== TASK DIRECTIONS ==
Would you please output all the records exactly as given? Pictures should not appear in the copy.

*** RECORDS SHOWN

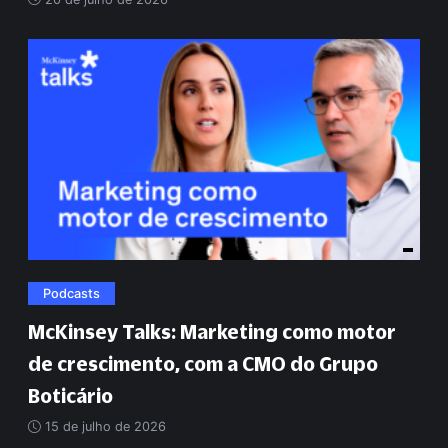
Podcasts
McKinsey Talks: Marketing como motor
de crescimento, com a CMO do Grupo
Boticário
15 de julho de 2026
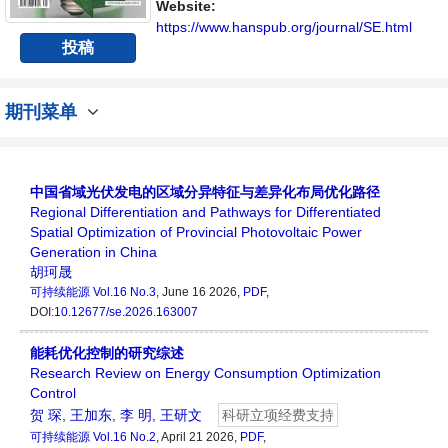
展的人员提供一个传播、分享和讨论能源持续
Website:
性发展的交流平台。
https://www.hanspub.org/journal/SE.html
投稿
期刊菜单
中国省域光伏发电的区域分异特征与差异化布局优化路径
Regional Differentiation and Pathways for Differentiated
Spatial Optimization of Provincial Photovoltaic Power
Generation in China
胡珂晟
可持续能源
Vol.16 No.3
, June 16 2026,
PDF
,
DOI:
10.12677/se.2026.163007
能耗优化控制的研究综述
Research Review on Energy Consumption Optimization
Control
贺 琛
,
王加东
,
李 明
,
王研文
科研立项经费支持
可持续能源
Vol.16 No.2
, April 21 2026,
PDF
,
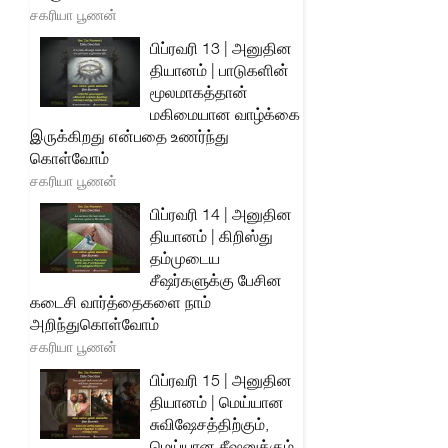
சகரியா பூணன்
பிப்ரவரி 13 | அனுதின
தியானம் | பாடுகளின்
மூலமாகத்தான்
மகிமையான வாழ்க்கை
இருக்கிறது என்பதை உணர்ந்து
கொள்வோம்
சகரியா பூணன்
பிப்ரவரி 14 | அனுதின
தியானம் | கிறிஸ்து
தம்முடைய
சீஷர்களுக்கு பேசின
கடைசி வார்த்தைகளை நாம்
அறிந்துகொள்வோம்
சகரியா பூணன்
பிப்ரவரி 15 | அனுதின
தியானம் | மெய்யான
சுவிஷேசத்திற்கும்,
மெய்யான சீஷனுக்கும்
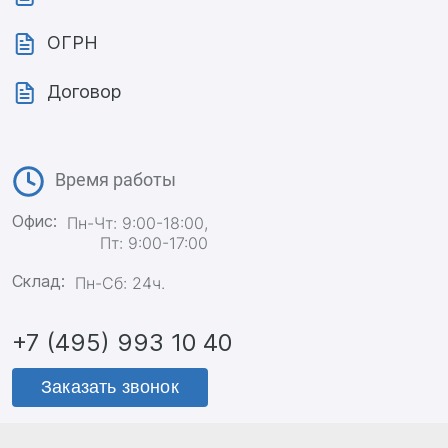
ОГРН
Договор
Время работы
Офис:
Пн-Чт: 9:00-18:00,
Пт: 9:00-17:00
Склад:
Пн-Сб: 24ч.
+7 (495) 993 10 40
Заказать звонок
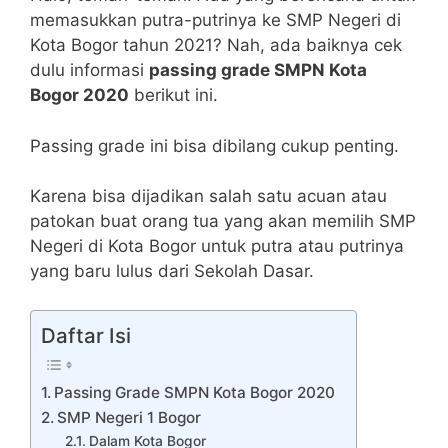
memasukkan putra-putrinya ke SMP Negeri di
Kota Bogor tahun 2021? Nah, ada baiknya cek
dulu informasi
passing grade SMPN Kota
Bogor 2020
berikut ini.
Passing grade ini bisa dibilang cukup penting.
Karena bisa dijadikan salah satu acuan atau
patokan buat orang tua yang akan memilih SMP
Negeri di Kota Bogor untuk putra atau putrinya
yang baru lulus dari Sekolah Dasar.
Daftar Isi
Passing Grade SMPN Kota Bogor 2020
SMP Negeri 1 Bogor
Dalam Kota Bogor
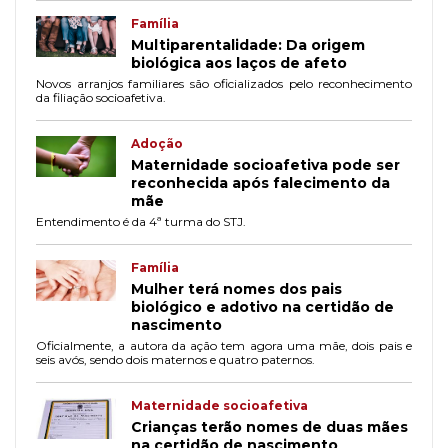
Família
Multiparentalidade: Da origem
biológica aos laços de afeto
Novos arranjos familiares são oficializados pelo reconhecimento
da filiação socioafetiva.
Adoção
Maternidade socioafetiva pode ser
reconhecida após falecimento da
mãe
Entendimento é da 4ª turma do STJ.
Família
Mulher terá nomes dos pais
biológico e adotivo na certidão de
nascimento
Oficialmente, a autora da ação tem agora uma mãe, dois pais e
seis avós, sendo dois maternos e quatro paternos.
Maternidade socioafetiva
Crianças terão nomes de duas mães
na certidão de nascimento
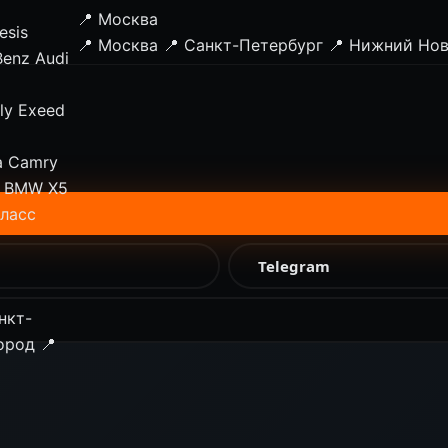
📍 Москва
esis
📍 Москва
📍 Санкт-Петербург
📍 Нижний Но
Benz
Audi
ly
Exeed
a Camry
BMW X5
класс
Telegram
нкт-
ород
📍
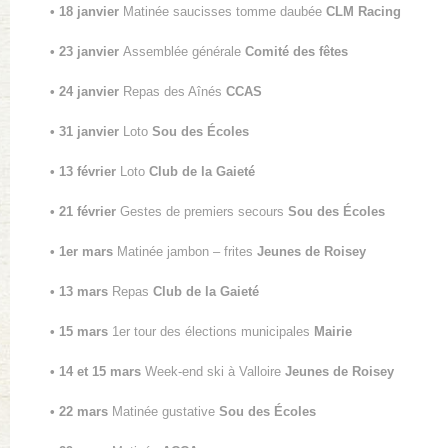
• 18 janvier
Matinée saucisses tomme daubée
CLM Racing
• 23 janvier
Assemblée générale
Comité des fêtes
• 24 janvier
Repas des Aînés
CCAS
• 31 janvier
Loto
Sou des Écoles
• 13 février
Loto
Club de la Gaieté
• 21 février
Gestes de premiers secours
Sou des Écoles
• 1er mars
Matinée jambon – frites
Jeunes de Roisey
• 13 mars
Repas
Club de la Gaieté
• 15 mars
1er tour des élections municipales
Mairie
• 14 et 15 mars
Week-end ski à Valloire
Jeunes de Roisey
• 22 mars
Matinée gustative
Sou des Écoles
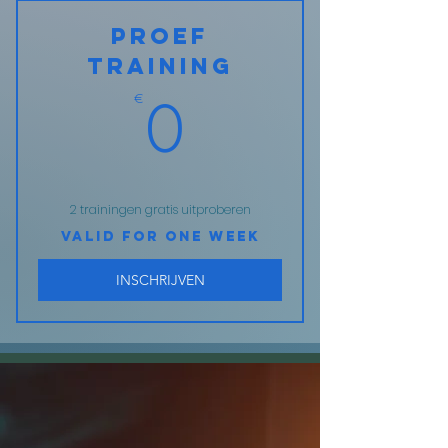
Proef
training
€
0€
0
2 trainingen gratis uitproberen
Valid for one week
INSCHRIJVEN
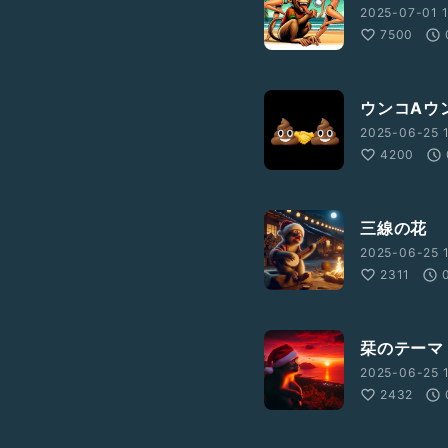
2025-07-01 1
7500
ウンコAウン
2025-06-25 1
4200
三線の花
2025-06-25 
2311
栞のテーマ
2025-06-25 1
2432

******

== SOLUTION TO THIS PROBLEM ==
Podcasts
McKinsey Talks: Marketing como motor
de crescimento, com a CMO do Grupo
Boticário
15 de julho de 2026
展的人员提供一个传播、分享和讨论能源持续
Website:
性发展的交流平台。
https://www.hanspub.org/journal/SE.html
投稿
期刊菜单
中国省域光伏发电的区域分异特征与差异化布局优化路径
Regional Differentiation and Pathways for Differentiated
Spatial Optimization of Provincial Photovoltaic Power
Generation in China
胡珂晟
可持续能源
Vol.16 No.3
, June 16 2026,
PDF
,
DOI:
10.12677/se.2026.163007
能耗优化控制的研究综述
Research Review on Energy Consumption Optimization
Control
贺 琛
,
王加东
,
李 明
,
王研文
科研立项经费支持
可持续能源
Vol.16 No.2
, April 21 2026,
PDF
,
சகரியா பூணன்
பிப்ரவரி 13 | அனுதின
தியானம் | பாடுகளின்
மூலமாகத்தான்
மகிமையான வாழ்க்கை
இருக்கிறது என்பதை உணர்ந்து
கொள்வோம்
சகரியா பூணன்
பிப்ரவரி 14 | அனுதின
தியானம் | கிறிஸ்து
தம்முடைய
சீஷர்களுக்கு பேசின
கடைசி வார்த்தைகளை நாம்
அறிந்துகொள்வோம்
சகரியா பூணன்
பிப்ரவரி 15 | அனுதின
தியானம் | மெய்யான
சுவிஷேசத்திற்கும்,
மெய்யான சீஷனுக்கும்
ОГРН
Договор
Время работы
Офис:
Пн-Чт: 9:00-18:00,
Пт: 9:00-17:00
Склад:
Пн-Сб: 24ч.
+7 (495) 993 10 40
Заказать звонок
memasukkan putra-putrinya ke SMP Negeri di
Kota Bogor tahun 2021? Nah, ada baiknya cek
dulu informasi
passing grade SMPN Kota
Bogor 2020
berikut ini.
Passing grade ini bisa dibilang cukup penting.
Karena bisa dijadikan salah satu acuan atau
patokan buat orang tua yang akan memilih SMP
Negeri di Kota Bogor untuk putra atau putrinya
yang baru lulus dari Sekolah Dasar.
Daftar Isi
Passing Grade SMPN Kota Bogor 2020
SMP Negeri 1 Bogor
Dalam Kota Bogor
Família
Multiparentalidade: Da origem
biológica aos laços de afeto
Novos arranjos familiares são oficializados pelo reconhecimento
da filiação socioafetiva.
Adoção
Maternidade socioafetiva pode ser
reconhecida após falecimento da
mãe
Entendimento é da 4ª turma do STJ.
Família
Mulher terá nomes dos pais
biológico e adotivo na certidão de
nascimento
Oficialmente, a autora da ação tem agora uma mãe, dois pais e
seis avós, sendo dois maternos e quatro paternos.
Maternidade socioafetiva
Crianças terão nomes de duas mães
na certidão de nascimento
📍 Москва
esis
📍 Москва
📍 Санкт-Петербург
📍 Нижний Но
Benz
Audi
ly
Exeed
a Camry
BMW X5
класс
Telegram
нкт-
ород
📍
• 18 janvier
Matinée saucisses tomme daubée
CLM Racing
• 23 janvier
Assemblée générale
Comité des fêtes
• 24 janvier
Repas des Aînés
CCAS
• 31 janvier
Loto
Sou des Écoles
• 13 février
Loto
Club de la Gaieté
• 21 février
Gestes de premiers secours
Sou des Écoles
• 1er mars
Matinée jambon – frites
Jeunes de Roisey
• 13 mars
Repas
Club de la Gaieté
• 15 mars
1er tour des élections municipales
Mairie
• 14 et 15 mars
Week-end ski à Valloire
Jeunes de Roisey
• 22 mars
Matinée gustative
Sou des Écoles
Proef
training
€
0€
0
2 trainingen gratis uitproberen
Valid for one week
INSCHRIJVEN
2025-07-01 1
7500
ウンコAウン
2025-06-25 1
4200
三線の花
2025-06-25 
2311
栞のテーマ
2025-06-25 1
2432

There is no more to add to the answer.